[What this task involves]
Quote, character for character, every line from the start of the records through the line containing "lowland from September 2015 to August 2016.".

*** Opening of Records for the exercise ***

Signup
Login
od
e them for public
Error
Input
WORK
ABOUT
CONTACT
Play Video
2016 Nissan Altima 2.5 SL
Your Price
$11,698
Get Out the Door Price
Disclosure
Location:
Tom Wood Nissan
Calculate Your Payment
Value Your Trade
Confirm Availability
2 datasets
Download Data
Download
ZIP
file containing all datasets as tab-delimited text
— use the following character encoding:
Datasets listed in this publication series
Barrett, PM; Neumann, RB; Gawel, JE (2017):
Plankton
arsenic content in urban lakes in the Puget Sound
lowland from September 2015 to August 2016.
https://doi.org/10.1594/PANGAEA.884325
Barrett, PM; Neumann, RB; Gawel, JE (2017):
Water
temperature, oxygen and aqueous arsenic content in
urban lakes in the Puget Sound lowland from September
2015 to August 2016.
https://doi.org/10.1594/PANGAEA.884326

*** Close of Records for the exercise ***

[Response to this task]
Signup
Login
od
e them for public
Error
Input
WORK
ABOUT
CONTACT
Play Video
2016 Nissan Altima 2.5 SL
Your Price
$11,698
Get Out the Door Price
Disclosure
Location:
Tom Wood Nissan
Calculate Your Payment
Value Your Trade
Confirm Availability
2 datasets
Download Data
Download
ZIP
file containing all datasets as tab-delimited text
— use the following character encoding:
Datasets listed in this publication series
Barrett, PM; Neumann, RB; Gawel, JE (2017):
Plankton
arsenic content in urban lakes in the Puget Sound
lowland from September 2015 to August 2016.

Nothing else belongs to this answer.